Roman South Limburg is particularly tangible at De Proosdij.
The land around the villa was once part of one of the largest Roman estates in Europe, Villa Voerendaal.
Various finds, such as nails, pottery and roof tiles, point to ancient activity here.
Now the villa on the Klimmenderweg is dedicated to the Roman past. The Habets family has laid out Roman gardens, which can be visited on weekends. After 2,000 years, the garden of Pliny the Elder blooms again, just like the fruit trees the Romans brought to South Limburg. Own bees collect nectar from ancient plants, and the vineyard offers a beautiful view of Heerlen, which in Roman times was a significant fortified town.
Warm Wine
Does wine cultivation in Limburg also date from Roman times?
Probably not.
Because the Romans preferred to bring their own wine ready-made from the warmer regions of their empire.
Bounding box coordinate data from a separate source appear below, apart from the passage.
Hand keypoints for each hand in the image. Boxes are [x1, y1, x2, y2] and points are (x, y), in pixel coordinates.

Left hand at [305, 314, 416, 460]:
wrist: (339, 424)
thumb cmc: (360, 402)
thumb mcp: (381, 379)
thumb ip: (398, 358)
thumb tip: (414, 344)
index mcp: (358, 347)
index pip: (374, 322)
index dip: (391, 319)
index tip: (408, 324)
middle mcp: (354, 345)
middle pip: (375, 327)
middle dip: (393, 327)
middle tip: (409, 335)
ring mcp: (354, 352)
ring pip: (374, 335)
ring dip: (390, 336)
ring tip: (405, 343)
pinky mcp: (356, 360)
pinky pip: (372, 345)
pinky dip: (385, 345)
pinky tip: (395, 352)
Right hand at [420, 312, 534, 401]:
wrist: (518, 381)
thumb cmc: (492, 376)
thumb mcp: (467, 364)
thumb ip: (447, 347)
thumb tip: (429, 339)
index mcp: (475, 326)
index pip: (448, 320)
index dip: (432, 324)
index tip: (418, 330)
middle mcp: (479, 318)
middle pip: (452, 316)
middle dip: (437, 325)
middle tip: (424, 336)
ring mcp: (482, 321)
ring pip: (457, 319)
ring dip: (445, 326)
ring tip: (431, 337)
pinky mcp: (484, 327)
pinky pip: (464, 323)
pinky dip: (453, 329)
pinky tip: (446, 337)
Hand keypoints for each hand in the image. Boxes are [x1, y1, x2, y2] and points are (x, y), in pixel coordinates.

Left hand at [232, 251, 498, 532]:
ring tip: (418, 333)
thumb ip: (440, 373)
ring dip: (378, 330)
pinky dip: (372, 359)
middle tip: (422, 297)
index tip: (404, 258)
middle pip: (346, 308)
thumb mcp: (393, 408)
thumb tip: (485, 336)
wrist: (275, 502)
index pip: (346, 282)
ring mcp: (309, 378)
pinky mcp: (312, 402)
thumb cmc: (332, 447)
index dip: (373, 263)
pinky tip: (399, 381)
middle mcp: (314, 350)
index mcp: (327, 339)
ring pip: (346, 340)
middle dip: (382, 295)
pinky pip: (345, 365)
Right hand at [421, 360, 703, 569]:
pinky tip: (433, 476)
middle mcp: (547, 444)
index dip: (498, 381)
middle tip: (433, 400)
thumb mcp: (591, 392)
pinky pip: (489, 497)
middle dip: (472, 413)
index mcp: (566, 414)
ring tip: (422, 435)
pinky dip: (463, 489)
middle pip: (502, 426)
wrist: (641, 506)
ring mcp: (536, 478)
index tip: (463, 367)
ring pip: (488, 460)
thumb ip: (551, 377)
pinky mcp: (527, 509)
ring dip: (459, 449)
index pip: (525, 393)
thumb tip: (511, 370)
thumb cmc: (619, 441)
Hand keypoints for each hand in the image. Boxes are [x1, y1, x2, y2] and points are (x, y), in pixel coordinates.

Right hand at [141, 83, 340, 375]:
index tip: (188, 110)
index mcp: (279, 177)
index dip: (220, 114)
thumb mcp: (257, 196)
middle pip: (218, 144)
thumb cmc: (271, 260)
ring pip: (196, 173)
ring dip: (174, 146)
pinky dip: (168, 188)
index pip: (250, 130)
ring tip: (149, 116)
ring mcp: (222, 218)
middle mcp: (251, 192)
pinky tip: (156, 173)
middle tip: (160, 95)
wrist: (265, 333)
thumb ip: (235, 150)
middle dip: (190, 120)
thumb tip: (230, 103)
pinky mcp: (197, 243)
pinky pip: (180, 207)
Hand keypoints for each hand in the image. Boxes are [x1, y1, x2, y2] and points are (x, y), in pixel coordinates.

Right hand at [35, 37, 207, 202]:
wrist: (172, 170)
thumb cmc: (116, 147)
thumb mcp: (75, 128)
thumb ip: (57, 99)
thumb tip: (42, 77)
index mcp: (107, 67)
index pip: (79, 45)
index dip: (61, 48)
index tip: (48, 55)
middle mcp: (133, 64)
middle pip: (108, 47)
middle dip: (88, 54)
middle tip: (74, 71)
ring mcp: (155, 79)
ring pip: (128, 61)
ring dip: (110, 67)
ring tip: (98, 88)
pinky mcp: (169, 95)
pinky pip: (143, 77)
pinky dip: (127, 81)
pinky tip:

Only in the year 968, hundreds of years after the Romans had left Limburg, was wine cultivation first mentioned in official documents — an inventory list of Queen Gerberga of Saxony — referring to vineyards near Maastricht.
That vineyards have existed in Limburg for over a thousand years is logical: the region is favourable due to its slopes and fertile loess soil.
From Maastricht, viticulture spread along the Geul and Jeker rivers through South Limburg.
In the fourteenth and fifteenth centuries, the hills around the Meuse and Geul valleys were largely covered with vines and Dutch viticulture was at its peak.
After that it gradually declined. Wine faced competition from beer — and after 1540 the climate changed. It became colder in the Netherlands, a so-called Little Ice Age arose, and the Eighty Years’ War came on top of that.
The final blow came from a special combination: the grape louse struck and Napoleon prohibited — to protect the French wine industry — the cultivation of wine in the Low Countries, including Limburg.
Stroberger White
Fifty years ago the time was ripe for a revival.
The Apostelhoeve in Maastricht began planting vineyards, thus restoring a centuries-old tradition in the region.
Today there are fifteen commercial vineyards in South Limburg, and at least as many hobby vineyards.
Such a hobby vineyard can be found in Bemelen, where Domein de Stroberg produces the Stroberger Witte: Limburg country wine from the same village where the cherry wine is made.
The vines grow on a sloping field along the footpath that climbs steeply to the Bemelerberg.
Where can you buy the Stroberger?
Ask around in the village and you will eventually find out.
And otherwise, you leave Bemelen with a bottle of real Limburg cherry wine. Also special.